Activity:
Everything from the line with "(650, 273) none" through the end of the entries must be transcribed exactly; no other lines belong in the answer.

● ● ● ● ● ● ●

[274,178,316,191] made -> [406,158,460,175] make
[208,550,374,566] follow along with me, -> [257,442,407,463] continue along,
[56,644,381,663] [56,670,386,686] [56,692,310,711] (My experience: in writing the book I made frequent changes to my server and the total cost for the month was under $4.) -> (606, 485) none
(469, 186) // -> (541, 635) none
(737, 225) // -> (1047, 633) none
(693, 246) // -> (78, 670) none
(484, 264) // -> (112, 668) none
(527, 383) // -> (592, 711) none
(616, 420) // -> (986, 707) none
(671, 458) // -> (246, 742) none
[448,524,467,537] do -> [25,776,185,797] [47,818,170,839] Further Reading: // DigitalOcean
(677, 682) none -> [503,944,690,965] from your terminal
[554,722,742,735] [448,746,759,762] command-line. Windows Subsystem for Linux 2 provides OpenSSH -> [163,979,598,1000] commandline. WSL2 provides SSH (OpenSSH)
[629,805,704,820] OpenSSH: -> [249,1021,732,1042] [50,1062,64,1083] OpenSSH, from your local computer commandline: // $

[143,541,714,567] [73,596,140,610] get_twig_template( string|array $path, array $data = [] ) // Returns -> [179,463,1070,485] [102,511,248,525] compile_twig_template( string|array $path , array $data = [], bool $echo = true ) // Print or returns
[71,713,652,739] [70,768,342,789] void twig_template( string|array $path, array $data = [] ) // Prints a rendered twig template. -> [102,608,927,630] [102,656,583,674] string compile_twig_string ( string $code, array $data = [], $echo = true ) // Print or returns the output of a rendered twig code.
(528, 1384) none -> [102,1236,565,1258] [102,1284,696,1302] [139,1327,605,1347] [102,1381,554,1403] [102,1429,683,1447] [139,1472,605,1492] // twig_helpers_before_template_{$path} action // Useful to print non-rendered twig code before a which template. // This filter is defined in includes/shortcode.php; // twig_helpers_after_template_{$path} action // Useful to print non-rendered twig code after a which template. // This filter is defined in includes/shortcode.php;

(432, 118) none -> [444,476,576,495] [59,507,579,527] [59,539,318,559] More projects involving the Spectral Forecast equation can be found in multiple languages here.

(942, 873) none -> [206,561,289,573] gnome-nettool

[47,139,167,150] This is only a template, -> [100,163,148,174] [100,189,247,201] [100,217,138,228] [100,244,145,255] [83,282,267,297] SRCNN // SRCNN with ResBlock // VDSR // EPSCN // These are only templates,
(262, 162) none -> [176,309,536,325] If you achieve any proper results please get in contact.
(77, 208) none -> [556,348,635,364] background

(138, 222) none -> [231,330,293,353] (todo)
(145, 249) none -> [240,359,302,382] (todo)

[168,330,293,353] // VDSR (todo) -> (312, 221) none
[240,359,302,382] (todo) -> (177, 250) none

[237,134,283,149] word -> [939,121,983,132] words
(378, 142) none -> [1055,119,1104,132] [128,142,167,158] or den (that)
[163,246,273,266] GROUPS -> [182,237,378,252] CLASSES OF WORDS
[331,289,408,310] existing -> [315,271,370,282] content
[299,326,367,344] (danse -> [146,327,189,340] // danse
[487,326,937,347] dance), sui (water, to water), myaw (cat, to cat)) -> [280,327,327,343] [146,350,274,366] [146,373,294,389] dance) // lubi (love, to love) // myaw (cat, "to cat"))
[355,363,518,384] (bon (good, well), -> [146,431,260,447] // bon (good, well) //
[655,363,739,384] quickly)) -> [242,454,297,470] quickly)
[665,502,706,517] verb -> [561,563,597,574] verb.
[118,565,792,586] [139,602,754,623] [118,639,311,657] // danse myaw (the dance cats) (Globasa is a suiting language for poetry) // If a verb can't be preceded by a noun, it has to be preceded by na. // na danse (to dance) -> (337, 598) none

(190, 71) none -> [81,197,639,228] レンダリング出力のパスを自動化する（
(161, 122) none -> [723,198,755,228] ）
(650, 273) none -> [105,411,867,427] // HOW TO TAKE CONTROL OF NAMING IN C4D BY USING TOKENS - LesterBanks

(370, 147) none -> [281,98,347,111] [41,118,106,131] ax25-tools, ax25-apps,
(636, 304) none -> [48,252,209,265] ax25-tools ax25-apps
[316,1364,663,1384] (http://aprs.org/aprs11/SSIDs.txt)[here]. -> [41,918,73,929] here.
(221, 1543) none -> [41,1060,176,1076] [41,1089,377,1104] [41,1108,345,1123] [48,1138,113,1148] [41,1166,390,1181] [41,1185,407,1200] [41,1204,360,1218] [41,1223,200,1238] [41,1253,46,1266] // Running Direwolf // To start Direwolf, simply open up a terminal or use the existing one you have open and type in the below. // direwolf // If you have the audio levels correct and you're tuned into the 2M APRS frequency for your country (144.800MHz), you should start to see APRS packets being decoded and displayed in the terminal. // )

● ● ● ● ● ● ●

Reply:
(650, 273) none -> [105,411,867,427] // HOW TO TAKE CONTROL OF NAMING IN C4D BY USING TOKENS - LesterBanks

(370, 147) none -> [281,98,347,111] [41,118,106,131] ax25-tools, ax25-apps,
(636, 304) none -> [48,252,209,265] ax25-tools ax25-apps
[316,1364,663,1384] (http://aprs.org/aprs11/SSIDs.txt)[here]. -> [41,918,73,929] here.
(221, 1543) none -> [41,1060,176,1076] [41,1089,377,1104] [41,1108,345,1123] [48,1138,113,1148] [41,1166,390,1181] [41,1185,407,1200] [41,1204,360,1218] [41,1223,200,1238] [41,1253,46,1266] // Running Direwolf // To start Direwolf, simply open up a terminal or use the existing one you have open and type in the below. // direwolf // If you have the audio levels correct and you're tuned into the 2M APRS frequency for your country (144.800MHz), you should start to see APRS packets being decoded and displayed in the terminal. // )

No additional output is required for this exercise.